Cuando Vicente Tusón murió en Madrid el Domingo de Ramos de 1999, tras haber sido tratado por la vida con extrema crueldad en el periodo previo a su final, la mayor parte de los que fuimos sus privilegiados alumnos ni nos enteramos, sumidos ya en el desarrollo de nuestras propias trayectorias. Me refiero a los alumnos de finales de los setenta en el instituto Cardenal Herrera Oria de Madrid, un centro entonces con un puntito de experimental en el que confluían profesores de tremenda solidez académica y prestigio. Era la época de la transición política en España, y el ambiente lo pedía. Dejaban fumar en las clases, no controlaban asistencia, se tuteaba a los profesores… Y a pesar de todo, allí no se movían muchas hojas sin permiso: la disciplina y el respeto estaban en el aire sin aparente esfuerzo represor. Después ya no puedo decirlo, pero entonces de allí se salía bastante aprendido. Una conclusión que escuché: «Todos los alumnos del Herrera saben escribir cuando salen». Escribir en el sentido de escribir bien, no de saberse las letras. Eso, que al mismo tiempo pasaba en los sólidos institutos cordobeses y de las Españas enteras, ya no es tan habitual como nos gustaría, aunque siga habiendo excelentes profesores. En el Herrera, aquello se debía en buena parte a Vicente Tusón, que nos obligaba a leer.

Ya digo que cuando falleció muchos ni nos enteramos. Habíamos vivido, en nuestra primera juventud, un par de años bajo el deslumbramiento de un profesor entonces cuarentón -qué mayor nos parecía- que hacía poco caso de los libros de texto, tal vez porque aquellos manuales de Anaya los había escrito él, y que nos empujaba a leer literatura, pues lo leído formaba parte del duro examen. Así entramos a saco en Garcilaso, en Quevedo, en Ramón J. Sender. Así pasamos muchas noches de nuestra adolescencia tardía deseando que llegara el día de decirle a don Vicente que por fin habíamos leído entero El Quijote. Hasta hubo quien se adentró en Joyce, o en Proust. Un veneno que se inoculaba sin sentir. Así descubrimos a Eduardo Mendoza, que en La verdad sobre el caso Savolta apuntaba los enormes cambios de la sociedad y las cloacas que muchos años después sigue arrastrando.
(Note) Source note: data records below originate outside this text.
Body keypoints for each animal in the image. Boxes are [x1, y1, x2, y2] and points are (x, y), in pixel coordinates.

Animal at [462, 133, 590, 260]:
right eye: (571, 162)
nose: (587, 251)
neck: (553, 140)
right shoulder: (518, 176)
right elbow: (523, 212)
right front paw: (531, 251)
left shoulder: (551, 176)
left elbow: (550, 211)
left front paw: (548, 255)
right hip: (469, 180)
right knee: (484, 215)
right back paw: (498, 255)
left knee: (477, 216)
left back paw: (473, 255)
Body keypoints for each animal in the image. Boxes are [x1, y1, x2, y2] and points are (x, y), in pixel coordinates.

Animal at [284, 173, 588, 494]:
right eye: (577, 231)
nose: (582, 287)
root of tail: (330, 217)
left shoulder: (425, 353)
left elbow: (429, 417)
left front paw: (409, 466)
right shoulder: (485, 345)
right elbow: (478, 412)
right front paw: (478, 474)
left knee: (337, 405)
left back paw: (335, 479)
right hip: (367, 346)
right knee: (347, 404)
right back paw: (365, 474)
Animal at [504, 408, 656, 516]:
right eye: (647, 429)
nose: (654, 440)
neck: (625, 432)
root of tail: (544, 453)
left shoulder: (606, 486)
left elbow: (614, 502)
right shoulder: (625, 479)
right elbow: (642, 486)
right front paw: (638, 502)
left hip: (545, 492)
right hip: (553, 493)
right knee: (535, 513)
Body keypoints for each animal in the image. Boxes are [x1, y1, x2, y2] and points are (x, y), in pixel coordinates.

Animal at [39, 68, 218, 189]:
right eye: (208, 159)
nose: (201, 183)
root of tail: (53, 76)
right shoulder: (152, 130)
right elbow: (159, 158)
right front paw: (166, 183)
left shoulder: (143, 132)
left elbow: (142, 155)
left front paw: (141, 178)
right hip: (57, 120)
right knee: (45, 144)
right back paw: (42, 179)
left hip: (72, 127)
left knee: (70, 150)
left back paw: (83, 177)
Pasión y rigor en aquellas clases en las que la hora y el timbre nos pillaban por sorpresa.

Tusón estaba perdido en mi memoria. Sí recordaba una opinión que expresó algunas veces, y con la que nunca fui capaz de estar de acuerdo, pero que me lo acaba de traer a colación. Sostenía el profesor que, cuando uno está muy triste, es un error leer un libro divertido o ligero, que lo que hay que hacer es abrir El rey Lear o Hamlet o cualquier otra tragedia gorda, para así, metidos en asuntos de tanta gravedad, poder decir: «¿Qué es lo mío al lado de esto?». Y llegaba el descanso al corazón entristecido. Estando de acuerdo en que una comedieta no alivia el dolor del espíritu, esta lectora se decanta por el disfrute de algunos autores que considera un bálsamo para el alma, y que suelen tener en común su tolerancia hacia el mundo. Autores que no juzgan a sus personajes ni sus hechos, que los dejan vivir y presentan con irónica (a veces cáustica) aceptación los defectos del ser humano. En esa categoría está Álvaro Cunqueiro, o pueden situarse Washington Irving, Mark Twain, John Kennedy Toole, Italo Calvino, Jorge Amado, Eduardo Mendoza y hasta Paul Auster. El escritor británico Alan A. Milne, autor de los libros del osito Winnie-the-Pooh, en los que figuraba el propio hijo del autor, Cristóbal Robín, entra en esa categoría de delicia literaria, aunque infantil. Olvídense de las películas Disney y, si les es posible, lean para sus hijos (esa es la excusa) los relatos del osito y de sus amigos el asno, el conejo, el tigre, la cangura... Ahí queda retratada el alma humana con la suavidad del niño que nada juzga. Pero el personaje del osito Winnie acaba de ser prohibido (de nuevo) en China, ya que los internautas lo utilizaron para hacer escarnio del presidente con memes en los que comparaban a Xi Jinping con el oso. Quién lo iba a decir. Winnie, máximo exponente de tolerancia y candor, visto como un enemigo y víctima de la censura y la represión. Así que los ciudadanos chinos que se pongan tristes tendrán que leer Hamlet, como proponía mi querido profesor.